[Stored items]
%%

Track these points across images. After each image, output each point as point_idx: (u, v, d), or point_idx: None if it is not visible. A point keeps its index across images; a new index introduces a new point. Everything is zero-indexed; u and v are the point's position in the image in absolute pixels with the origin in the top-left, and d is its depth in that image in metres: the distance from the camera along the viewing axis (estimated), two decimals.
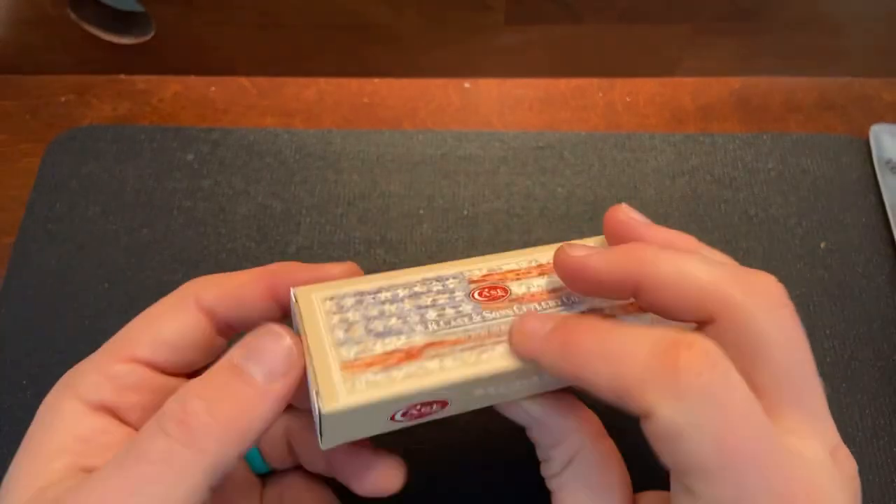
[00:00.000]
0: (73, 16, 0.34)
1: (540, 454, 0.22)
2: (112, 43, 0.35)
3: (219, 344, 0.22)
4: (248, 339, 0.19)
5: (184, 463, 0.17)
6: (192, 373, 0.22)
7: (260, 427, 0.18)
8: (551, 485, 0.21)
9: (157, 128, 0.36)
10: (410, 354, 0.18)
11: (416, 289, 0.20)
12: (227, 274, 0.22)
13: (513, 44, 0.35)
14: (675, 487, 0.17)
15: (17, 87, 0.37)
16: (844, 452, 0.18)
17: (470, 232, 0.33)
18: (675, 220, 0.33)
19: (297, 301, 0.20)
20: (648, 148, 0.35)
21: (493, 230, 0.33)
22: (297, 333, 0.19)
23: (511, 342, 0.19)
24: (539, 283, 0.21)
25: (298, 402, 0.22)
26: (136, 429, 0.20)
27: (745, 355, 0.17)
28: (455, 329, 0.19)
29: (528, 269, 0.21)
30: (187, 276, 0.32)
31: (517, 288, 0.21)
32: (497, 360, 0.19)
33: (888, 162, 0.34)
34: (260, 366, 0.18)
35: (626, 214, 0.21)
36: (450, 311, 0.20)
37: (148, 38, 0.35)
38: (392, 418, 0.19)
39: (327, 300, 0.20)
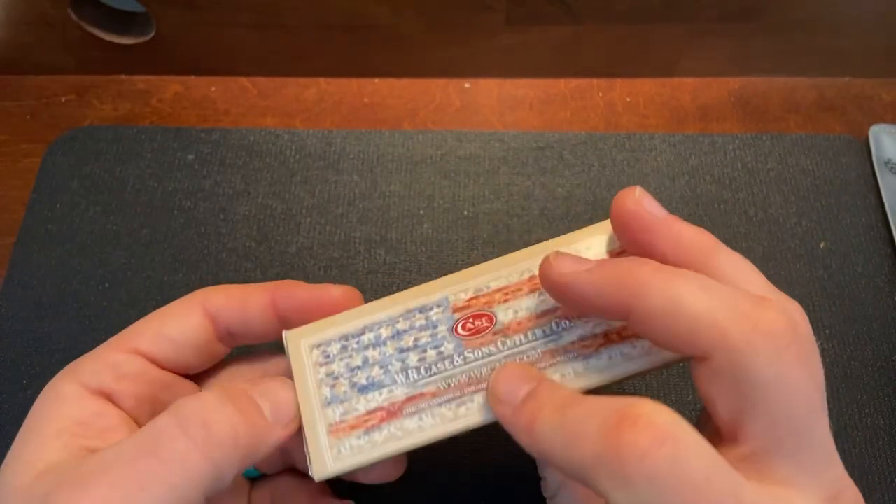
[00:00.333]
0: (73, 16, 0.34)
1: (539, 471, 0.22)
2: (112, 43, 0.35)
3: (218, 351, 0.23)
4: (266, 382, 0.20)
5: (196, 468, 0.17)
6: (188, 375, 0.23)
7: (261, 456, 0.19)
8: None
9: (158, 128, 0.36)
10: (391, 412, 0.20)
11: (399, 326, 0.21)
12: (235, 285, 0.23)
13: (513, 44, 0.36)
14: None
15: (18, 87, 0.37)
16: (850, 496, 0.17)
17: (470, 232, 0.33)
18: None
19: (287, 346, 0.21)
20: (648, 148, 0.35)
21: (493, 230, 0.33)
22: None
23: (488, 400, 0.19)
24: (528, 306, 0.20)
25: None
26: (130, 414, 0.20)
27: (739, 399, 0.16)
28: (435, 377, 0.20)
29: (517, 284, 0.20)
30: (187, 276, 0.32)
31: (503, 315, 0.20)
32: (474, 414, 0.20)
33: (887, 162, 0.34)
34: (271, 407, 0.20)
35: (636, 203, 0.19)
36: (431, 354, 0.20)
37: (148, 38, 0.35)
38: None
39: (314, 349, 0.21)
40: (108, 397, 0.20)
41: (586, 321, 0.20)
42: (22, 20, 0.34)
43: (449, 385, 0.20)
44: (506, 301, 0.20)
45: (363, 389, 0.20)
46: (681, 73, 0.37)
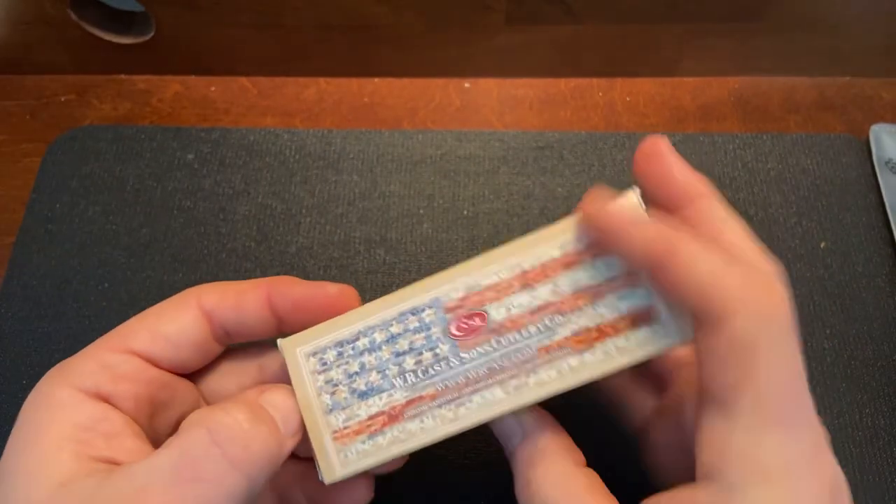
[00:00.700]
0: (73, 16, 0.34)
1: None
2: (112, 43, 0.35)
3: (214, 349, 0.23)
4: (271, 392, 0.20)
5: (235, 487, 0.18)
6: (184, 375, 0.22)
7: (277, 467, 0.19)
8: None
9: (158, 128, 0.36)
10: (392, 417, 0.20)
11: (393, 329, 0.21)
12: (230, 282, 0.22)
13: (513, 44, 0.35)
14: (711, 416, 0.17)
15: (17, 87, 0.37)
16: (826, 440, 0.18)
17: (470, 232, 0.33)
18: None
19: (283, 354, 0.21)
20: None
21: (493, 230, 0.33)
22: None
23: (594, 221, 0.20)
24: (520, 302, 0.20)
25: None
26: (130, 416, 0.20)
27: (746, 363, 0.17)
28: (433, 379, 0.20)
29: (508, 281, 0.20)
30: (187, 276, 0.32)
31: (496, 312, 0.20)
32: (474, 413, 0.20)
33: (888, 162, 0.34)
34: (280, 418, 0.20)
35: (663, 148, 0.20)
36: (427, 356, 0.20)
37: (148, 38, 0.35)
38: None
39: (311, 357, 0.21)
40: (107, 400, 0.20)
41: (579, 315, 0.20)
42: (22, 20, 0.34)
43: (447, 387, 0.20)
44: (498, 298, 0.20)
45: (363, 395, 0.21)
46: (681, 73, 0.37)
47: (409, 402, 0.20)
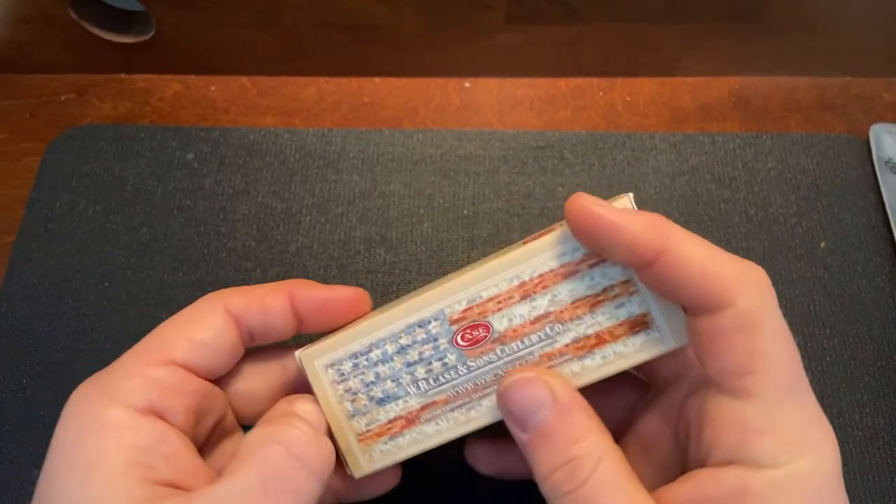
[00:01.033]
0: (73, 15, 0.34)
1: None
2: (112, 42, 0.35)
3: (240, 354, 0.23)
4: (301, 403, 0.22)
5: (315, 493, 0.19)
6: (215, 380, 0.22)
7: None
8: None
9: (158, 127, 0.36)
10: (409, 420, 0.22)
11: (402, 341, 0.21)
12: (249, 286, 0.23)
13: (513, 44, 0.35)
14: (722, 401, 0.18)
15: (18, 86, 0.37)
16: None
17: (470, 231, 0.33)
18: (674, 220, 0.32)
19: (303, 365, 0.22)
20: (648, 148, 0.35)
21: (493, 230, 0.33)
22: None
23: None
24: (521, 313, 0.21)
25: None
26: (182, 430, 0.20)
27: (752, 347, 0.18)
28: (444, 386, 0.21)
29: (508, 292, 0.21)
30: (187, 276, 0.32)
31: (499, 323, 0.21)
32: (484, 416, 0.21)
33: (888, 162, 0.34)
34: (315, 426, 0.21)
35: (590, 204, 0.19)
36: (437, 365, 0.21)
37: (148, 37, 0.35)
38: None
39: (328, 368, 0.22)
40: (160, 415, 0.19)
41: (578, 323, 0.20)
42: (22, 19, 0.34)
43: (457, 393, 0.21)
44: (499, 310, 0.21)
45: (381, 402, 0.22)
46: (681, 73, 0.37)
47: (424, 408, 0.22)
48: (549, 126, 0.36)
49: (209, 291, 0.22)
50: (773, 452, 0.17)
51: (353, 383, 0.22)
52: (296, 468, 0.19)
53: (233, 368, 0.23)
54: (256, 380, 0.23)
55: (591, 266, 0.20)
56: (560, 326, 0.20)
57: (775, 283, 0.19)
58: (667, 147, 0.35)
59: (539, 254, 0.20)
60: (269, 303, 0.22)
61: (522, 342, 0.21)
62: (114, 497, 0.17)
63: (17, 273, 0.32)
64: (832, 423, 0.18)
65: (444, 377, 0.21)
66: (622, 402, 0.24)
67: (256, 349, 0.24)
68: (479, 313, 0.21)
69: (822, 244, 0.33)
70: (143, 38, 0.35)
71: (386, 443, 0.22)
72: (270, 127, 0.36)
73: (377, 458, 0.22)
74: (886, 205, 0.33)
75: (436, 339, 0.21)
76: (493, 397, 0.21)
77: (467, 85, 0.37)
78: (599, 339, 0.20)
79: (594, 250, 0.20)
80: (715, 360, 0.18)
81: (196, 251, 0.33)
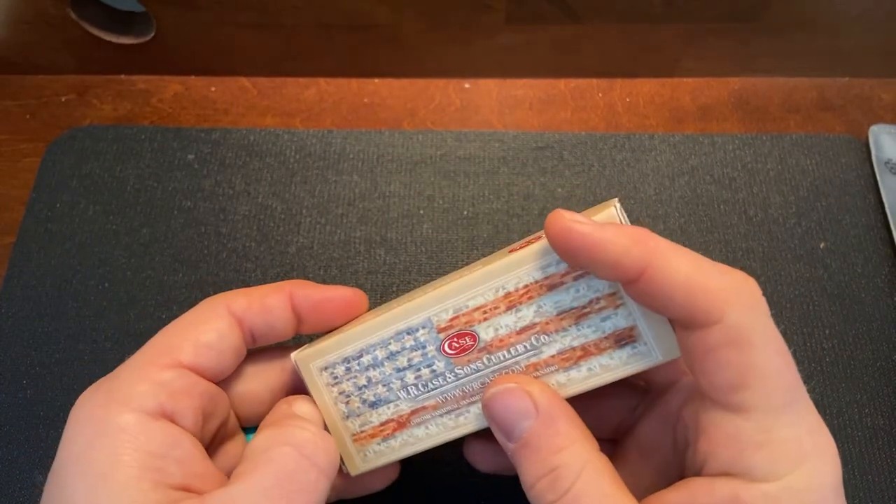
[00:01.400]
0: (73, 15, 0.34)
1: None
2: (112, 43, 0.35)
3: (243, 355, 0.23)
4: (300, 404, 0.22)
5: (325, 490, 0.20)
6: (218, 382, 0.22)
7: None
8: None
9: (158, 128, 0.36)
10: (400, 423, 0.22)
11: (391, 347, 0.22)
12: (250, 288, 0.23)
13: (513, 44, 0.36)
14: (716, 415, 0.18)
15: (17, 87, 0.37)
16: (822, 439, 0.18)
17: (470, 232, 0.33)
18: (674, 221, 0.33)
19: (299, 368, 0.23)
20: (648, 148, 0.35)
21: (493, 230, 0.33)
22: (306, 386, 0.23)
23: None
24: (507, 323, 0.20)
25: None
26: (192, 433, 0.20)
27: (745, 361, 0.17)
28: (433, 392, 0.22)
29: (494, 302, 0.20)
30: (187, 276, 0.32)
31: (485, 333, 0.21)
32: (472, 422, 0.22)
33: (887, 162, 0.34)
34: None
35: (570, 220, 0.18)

%%

Task item: Drop the pictures and reproduce the rest of the entries above exactly.

Exercise answer:
Track these points across images. After each image, output each point as point_idx: (u, v, d), or point_idx: None if it is not visible. A point keeps its index across images; a new index introduces a new point. Everything is zero-indexed; u and v are the point's position in the image in absolute pixels with the origin in the top-left, and d is its depth in that image in metres: the distance from the camera along the viewing axis (estimated), two decimals.
[00:00.000]
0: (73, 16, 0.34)
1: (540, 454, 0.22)
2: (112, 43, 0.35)
3: (219, 344, 0.22)
4: (248, 339, 0.19)
5: (184, 463, 0.17)
6: (192, 373, 0.22)
7: (260, 427, 0.18)
8: (551, 485, 0.21)
9: (157, 128, 0.36)
10: (410, 354, 0.18)
11: (416, 289, 0.20)
12: (227, 274, 0.22)
13: (513, 44, 0.35)
14: (675, 487, 0.17)
15: (17, 87, 0.37)
16: (844, 452, 0.18)
17: (470, 232, 0.33)
18: (675, 220, 0.33)
19: (297, 301, 0.20)
20: (648, 148, 0.35)
21: (493, 230, 0.33)
22: (297, 333, 0.19)
23: (511, 342, 0.19)
24: (539, 283, 0.21)
25: (298, 402, 0.22)
26: (136, 429, 0.20)
27: (745, 355, 0.17)
28: (455, 329, 0.19)
29: (528, 269, 0.21)
30: (187, 276, 0.32)
31: (517, 288, 0.21)
32: (497, 360, 0.19)
33: (888, 162, 0.34)
34: (260, 366, 0.18)
35: (626, 214, 0.21)
36: (450, 311, 0.20)
37: (148, 38, 0.35)
38: (392, 418, 0.19)
39: (327, 300, 0.20)
[00:00.333]
0: (73, 16, 0.34)
1: (539, 471, 0.22)
2: (112, 43, 0.35)
3: (218, 351, 0.23)
4: (266, 382, 0.20)
5: (196, 468, 0.17)
6: (188, 375, 0.23)
7: (261, 456, 0.19)
8: None
9: (158, 128, 0.36)
10: (391, 412, 0.20)
11: (399, 326, 0.21)
12: (235, 285, 0.23)
13: (513, 44, 0.36)
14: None
15: (18, 87, 0.37)
16: (850, 496, 0.17)
17: (470, 232, 0.33)
18: None
19: (287, 346, 0.21)
20: (648, 148, 0.35)
21: (493, 230, 0.33)
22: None
23: (488, 400, 0.19)
24: (528, 306, 0.20)
25: None
26: (130, 414, 0.20)
27: (739, 399, 0.16)
28: (435, 377, 0.20)
29: (517, 284, 0.20)
30: (187, 276, 0.32)
31: (503, 315, 0.20)
32: (474, 414, 0.20)
33: (887, 162, 0.34)
34: (271, 407, 0.20)
35: (636, 203, 0.19)
36: (431, 354, 0.20)
37: (148, 38, 0.35)
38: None
39: (314, 349, 0.21)
40: (108, 397, 0.20)
41: (586, 321, 0.20)
42: (22, 20, 0.34)
43: (449, 385, 0.20)
44: (506, 301, 0.20)
45: (363, 389, 0.20)
46: (681, 73, 0.37)
[00:00.700]
0: (73, 16, 0.34)
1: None
2: (112, 43, 0.35)
3: (214, 349, 0.23)
4: (271, 392, 0.20)
5: (235, 487, 0.18)
6: (184, 375, 0.22)
7: (277, 467, 0.19)
8: None
9: (158, 128, 0.36)
10: (392, 417, 0.20)
11: (393, 329, 0.21)
12: (230, 282, 0.22)
13: (513, 44, 0.35)
14: (711, 416, 0.17)
15: (17, 87, 0.37)
16: (826, 440, 0.18)
17: (470, 232, 0.33)
18: None
19: (283, 354, 0.21)
20: None
21: (493, 230, 0.33)
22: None
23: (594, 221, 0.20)
24: (520, 302, 0.20)
25: None
26: (130, 416, 0.20)
27: (746, 363, 0.17)
28: (433, 379, 0.20)
29: (508, 281, 0.20)
30: (187, 276, 0.32)
31: (496, 312, 0.20)
32: (474, 413, 0.20)
33: (888, 162, 0.34)
34: (280, 418, 0.20)
35: (663, 148, 0.20)
36: (427, 356, 0.20)
37: (148, 38, 0.35)
38: None
39: (311, 357, 0.21)
40: (107, 400, 0.20)
41: (579, 315, 0.20)
42: (22, 20, 0.34)
43: (447, 387, 0.20)
44: (498, 298, 0.20)
45: (363, 395, 0.21)
46: (681, 73, 0.37)
47: (409, 402, 0.20)
[00:01.033]
0: (73, 15, 0.34)
1: None
2: (112, 42, 0.35)
3: (240, 354, 0.23)
4: (301, 403, 0.22)
5: (315, 493, 0.19)
6: (215, 380, 0.22)
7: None
8: None
9: (158, 127, 0.36)
10: (409, 420, 0.22)
11: (402, 341, 0.21)
12: (249, 286, 0.23)
13: (513, 44, 0.35)
14: (722, 401, 0.18)
15: (18, 86, 0.37)
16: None
17: (470, 231, 0.33)
18: (674, 220, 0.32)
19: (303, 365, 0.22)
20: (648, 148, 0.35)
21: (493, 230, 0.33)
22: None
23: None
24: (521, 313, 0.21)
25: None
26: (182, 430, 0.20)
27: (752, 347, 0.18)
28: (444, 386, 0.21)
29: (508, 292, 0.21)
30: (187, 276, 0.32)
31: (499, 323, 0.21)
32: (484, 416, 0.21)
33: (888, 162, 0.34)
34: (315, 426, 0.21)
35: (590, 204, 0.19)
36: (437, 365, 0.21)
37: (148, 37, 0.35)
38: None
39: (328, 368, 0.22)
40: (160, 415, 0.19)
41: (578, 323, 0.20)
42: (22, 19, 0.34)
43: (457, 393, 0.21)
44: (499, 310, 0.21)
45: (381, 402, 0.22)
46: (681, 73, 0.37)
47: (424, 408, 0.22)
48: (549, 126, 0.36)
49: (209, 291, 0.22)
50: (773, 452, 0.17)
51: (353, 383, 0.22)
52: (296, 468, 0.19)
53: (233, 368, 0.23)
54: (256, 380, 0.23)
55: (591, 266, 0.20)
56: (560, 326, 0.20)
57: (775, 283, 0.19)
58: (667, 147, 0.35)
59: (539, 254, 0.20)
60: (269, 303, 0.22)
61: (522, 342, 0.21)
62: (114, 497, 0.17)
63: (17, 273, 0.32)
64: (832, 423, 0.18)
65: (444, 377, 0.21)
66: (622, 402, 0.24)
67: (256, 349, 0.24)
68: (479, 313, 0.21)
69: (822, 244, 0.33)
70: (143, 38, 0.35)
71: (386, 443, 0.22)
72: (270, 127, 0.36)
73: (377, 458, 0.22)
74: (886, 205, 0.33)
75: (436, 339, 0.21)
76: (493, 397, 0.21)
77: (467, 85, 0.37)
78: (599, 339, 0.20)
79: (594, 250, 0.20)
80: (715, 360, 0.18)
81: (196, 251, 0.33)
[00:01.400]
0: (73, 15, 0.34)
1: None
2: (112, 43, 0.35)
3: (243, 355, 0.23)
4: (300, 404, 0.22)
5: (325, 490, 0.20)
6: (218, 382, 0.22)
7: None
8: None
9: (158, 128, 0.36)
10: (400, 423, 0.22)
11: (391, 347, 0.22)
12: (250, 288, 0.23)
13: (513, 44, 0.36)
14: (716, 415, 0.18)
15: (17, 87, 0.37)
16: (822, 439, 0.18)
17: (470, 232, 0.33)
18: (674, 221, 0.33)
19: (299, 368, 0.23)
20: (648, 148, 0.35)
21: (493, 230, 0.33)
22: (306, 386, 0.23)
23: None
24: (507, 323, 0.20)
25: None
26: (192, 433, 0.20)
27: (745, 361, 0.17)
28: (433, 392, 0.22)
29: (494, 302, 0.20)
30: (187, 276, 0.32)
31: (485, 333, 0.21)
32: (472, 422, 0.22)
33: (887, 162, 0.34)
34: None
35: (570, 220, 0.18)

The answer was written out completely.